> TASK TO CARRY OUT
Please write out all of the records below exactly as they appear.

(Stored data)
"""

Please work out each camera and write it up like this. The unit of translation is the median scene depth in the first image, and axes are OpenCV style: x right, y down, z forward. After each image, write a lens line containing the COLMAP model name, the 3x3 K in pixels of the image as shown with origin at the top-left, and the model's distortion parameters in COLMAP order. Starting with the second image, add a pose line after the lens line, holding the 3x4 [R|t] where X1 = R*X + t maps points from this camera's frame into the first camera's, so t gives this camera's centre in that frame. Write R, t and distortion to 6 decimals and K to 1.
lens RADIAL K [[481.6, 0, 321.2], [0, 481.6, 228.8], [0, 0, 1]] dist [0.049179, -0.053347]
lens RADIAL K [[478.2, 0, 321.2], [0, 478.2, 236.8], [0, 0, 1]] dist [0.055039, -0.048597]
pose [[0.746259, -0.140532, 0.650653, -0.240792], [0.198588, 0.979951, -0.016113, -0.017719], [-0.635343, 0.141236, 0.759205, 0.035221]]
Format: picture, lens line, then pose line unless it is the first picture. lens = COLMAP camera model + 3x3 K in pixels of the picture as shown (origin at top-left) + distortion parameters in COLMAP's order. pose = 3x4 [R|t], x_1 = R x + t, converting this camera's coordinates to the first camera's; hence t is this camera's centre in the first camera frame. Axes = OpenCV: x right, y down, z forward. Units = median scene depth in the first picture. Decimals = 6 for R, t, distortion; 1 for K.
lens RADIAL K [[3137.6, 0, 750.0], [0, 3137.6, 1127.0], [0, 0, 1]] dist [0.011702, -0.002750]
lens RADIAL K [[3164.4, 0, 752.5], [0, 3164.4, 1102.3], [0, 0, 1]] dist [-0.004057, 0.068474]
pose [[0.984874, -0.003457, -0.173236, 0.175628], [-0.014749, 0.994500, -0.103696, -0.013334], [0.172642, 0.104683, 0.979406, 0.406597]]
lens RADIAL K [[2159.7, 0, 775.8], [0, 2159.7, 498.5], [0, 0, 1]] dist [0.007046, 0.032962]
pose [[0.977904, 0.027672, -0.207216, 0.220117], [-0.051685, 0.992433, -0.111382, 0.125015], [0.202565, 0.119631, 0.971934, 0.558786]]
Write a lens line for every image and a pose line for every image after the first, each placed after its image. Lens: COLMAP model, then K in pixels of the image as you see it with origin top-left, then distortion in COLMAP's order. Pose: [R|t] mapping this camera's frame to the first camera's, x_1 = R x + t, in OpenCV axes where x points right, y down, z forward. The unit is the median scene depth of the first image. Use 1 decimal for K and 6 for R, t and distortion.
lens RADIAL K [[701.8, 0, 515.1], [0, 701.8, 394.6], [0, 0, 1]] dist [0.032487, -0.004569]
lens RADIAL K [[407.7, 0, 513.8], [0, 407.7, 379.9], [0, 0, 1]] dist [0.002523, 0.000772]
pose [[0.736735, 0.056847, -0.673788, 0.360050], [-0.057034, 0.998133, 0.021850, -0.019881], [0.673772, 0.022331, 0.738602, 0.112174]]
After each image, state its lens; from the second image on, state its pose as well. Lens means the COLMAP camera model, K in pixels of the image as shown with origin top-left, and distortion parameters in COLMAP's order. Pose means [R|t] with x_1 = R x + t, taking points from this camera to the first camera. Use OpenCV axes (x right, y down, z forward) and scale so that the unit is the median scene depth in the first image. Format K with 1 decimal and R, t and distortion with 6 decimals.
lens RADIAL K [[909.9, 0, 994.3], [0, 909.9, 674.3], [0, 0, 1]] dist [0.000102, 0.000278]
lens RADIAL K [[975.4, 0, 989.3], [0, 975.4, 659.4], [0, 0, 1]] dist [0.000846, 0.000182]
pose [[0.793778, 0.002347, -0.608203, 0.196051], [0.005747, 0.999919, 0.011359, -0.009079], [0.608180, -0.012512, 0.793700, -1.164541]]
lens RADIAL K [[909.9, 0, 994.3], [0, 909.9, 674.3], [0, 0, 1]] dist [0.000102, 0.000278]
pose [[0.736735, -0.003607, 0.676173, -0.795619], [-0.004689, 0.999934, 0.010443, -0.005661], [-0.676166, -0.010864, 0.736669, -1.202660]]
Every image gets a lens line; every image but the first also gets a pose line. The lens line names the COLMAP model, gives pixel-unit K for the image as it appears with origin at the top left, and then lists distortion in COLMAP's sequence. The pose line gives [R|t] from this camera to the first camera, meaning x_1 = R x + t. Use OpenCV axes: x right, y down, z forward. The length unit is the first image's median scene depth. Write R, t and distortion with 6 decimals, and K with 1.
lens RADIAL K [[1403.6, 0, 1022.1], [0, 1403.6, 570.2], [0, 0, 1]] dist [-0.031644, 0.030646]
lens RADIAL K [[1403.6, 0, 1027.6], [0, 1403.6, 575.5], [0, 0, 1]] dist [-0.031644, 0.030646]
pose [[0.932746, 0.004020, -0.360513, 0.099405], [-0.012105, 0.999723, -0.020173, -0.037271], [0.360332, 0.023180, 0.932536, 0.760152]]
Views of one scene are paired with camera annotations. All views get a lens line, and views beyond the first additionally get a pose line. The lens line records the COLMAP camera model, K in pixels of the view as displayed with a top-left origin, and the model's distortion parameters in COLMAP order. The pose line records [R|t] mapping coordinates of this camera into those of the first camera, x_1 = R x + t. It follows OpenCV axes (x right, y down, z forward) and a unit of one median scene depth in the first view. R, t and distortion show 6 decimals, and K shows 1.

"""

> RESPONSE TO THE EXERCISE
Please work out each camera and write it up like this. The unit of translation is the median scene depth in the first image, and axes are OpenCV style: x right, y down, z forward. After each image, write a lens line containing the COLMAP model name, the 3x3 K in pixels of the image as shown with origin at the top-left, and the model's distortion parameters in COLMAP order. Starting with the second image, add a pose line after the lens line, holding the 3x4 [R|t] where X1 = R*X + t maps points from this camera's frame into the first camera's, so t gives this camera's centre in that frame. Write R, t and distortion to 6 decimals and K to 1.
lens RADIAL K [[481.6, 0, 321.2], [0, 481.6, 228.8], [0, 0, 1]] dist [0.049179, -0.053347]
lens RADIAL K [[478.2, 0, 321.2], [0, 478.2, 236.8], [0, 0, 1]] dist [0.055039, -0.048597]
pose [[0.746259, -0.140532, 0.650653, -0.240792], [0.198588, 0.979951, -0.016113, -0.017719], [-0.635343, 0.141236, 0.759205, 0.035221]]
Format: picture, lens line, then pose line unless it is the first picture. lens = COLMAP camera model + 3x3 K in pixels of the picture as shown (origin at top-left) + distortion parameters in COLMAP's order. pose = 3x4 [R|t], x_1 = R x + t, converting this camera's coordinates to the first camera's; hence t is this camera's centre in the first camera frame. Axes = OpenCV: x right, y down, z forward. Units = median scene depth in the first picture. Decimals = 6 for R, t, distortion; 1 for K.
lens RADIAL K [[3137.6, 0, 750.0], [0, 3137.6, 1127.0], [0, 0, 1]] dist [0.011702, -0.002750]
lens RADIAL K [[3164.4, 0, 752.5], [0, 3164.4, 1102.3], [0, 0, 1]] dist [-0.004057, 0.068474]
pose [[0.984874, -0.003457, -0.173236, 0.175628], [-0.014749, 0.994500, -0.103696, -0.013334], [0.172642, 0.104683, 0.979406, 0.406597]]
lens RADIAL K [[2159.7, 0, 775.8], [0, 2159.7, 498.5], [0, 0, 1]] dist [0.007046, 0.032962]
pose [[0.977904, 0.027672, -0.207216, 0.220117], [-0.051685, 0.992433, -0.111382, 0.125015], [0.202565, 0.119631, 0.971934, 0.558786]]
Write a lens line for every image and a pose line for every image after the first, each placed after its image. Lens: COLMAP model, then K in pixels of the image as you see it with origin top-left, then distortion in COLMAP's order. Pose: [R|t] mapping this camera's frame to the first camera's, x_1 = R x + t, in OpenCV axes where x points right, y down, z forward. The unit is the median scene depth of the first image. Use 1 decimal for K and 6 for R, t and distortion.
lens RADIAL K [[701.8, 0, 515.1], [0, 701.8, 394.6], [0, 0, 1]] dist [0.032487, -0.004569]
lens RADIAL K [[407.7, 0, 513.8], [0, 407.7, 379.9], [0, 0, 1]] dist [0.002523, 0.000772]
pose [[0.736735, 0.056847, -0.673788, 0.360050], [-0.057034, 0.998133, 0.021850, -0.019881], [0.673772, 0.022331, 0.738602, 0.112174]]
After each image, state its lens; from the second image on, state its pose as well. Lens means the COLMAP camera model, K in pixels of the image as shown with origin top-left, and distortion parameters in COLMAP's order. Pose means [R|t] with x_1 = R x + t, taking points from this camera to the first camera. Use OpenCV axes (x right, y down, z forward) and scale so that the unit is the median scene depth in the first image. Format K with 1 decimal and R, t and distortion with 6 decimals.
lens RADIAL K [[909.9, 0, 994.3], [0, 909.9, 674.3], [0, 0, 1]] dist [0.000102, 0.000278]
lens RADIAL K [[975.4, 0, 989.3], [0, 975.4, 659.4], [0, 0, 1]] dist [0.000846, 0.000182]
pose [[0.793778, 0.002347, -0.608203, 0.196051], [0.005747, 0.999919, 0.011359, -0.009079], [0.608180, -0.012512, 0.793700, -1.164541]]
lens RADIAL K [[909.9, 0, 994.3], [0, 909.9, 674.3], [0, 0, 1]] dist [0.000102, 0.000278]
pose [[0.736735, -0.003607, 0.676173, -0.795619], [-0.004689, 0.999934, 0.010443, -0.005661], [-0.676166, -0.010864, 0.736669, -1.202660]]
Every image gets a lens line; every image but the first also gets a pose line. The lens line names the COLMAP model, gives pixel-unit K for the image as it appears with origin at the top left, and then lists distortion in COLMAP's sequence. The pose line gives [R|t] from this camera to the first camera, meaning x_1 = R x + t. Use OpenCV axes: x right, y down, z forward. The length unit is the first image's median scene depth. Write R, t and distortion with 6 decimals, and K with 1.
lens RADIAL K [[1403.6, 0, 1022.1], [0, 1403.6, 570.2], [0, 0, 1]] dist [-0.031644, 0.030646]
lens RADIAL K [[1403.6, 0, 1027.6], [0, 1403.6, 575.5], [0, 0, 1]] dist [-0.031644, 0.030646]
pose [[0.932746, 0.004020, -0.360513, 0.099405], [-0.012105, 0.999723, -0.020173, -0.037271], [0.360332, 0.023180, 0.932536, 0.760152]]
Views of one scene are paired with camera annotations. All views get a lens line, and views beyond the first additionally get a pose line. The lens line records the COLMAP camera model, K in pixels of the view as displayed with a top-left origin, and the model's distortion parameters in COLMAP order. The pose line records [R|t] mapping coordinates of this camera into those of the first camera, x_1 = R x + t. It follows OpenCV axes (x right, y down, z forward) and a unit of one median scene depth in the first view. R, t and distortion show 6 decimals, and K shows 1.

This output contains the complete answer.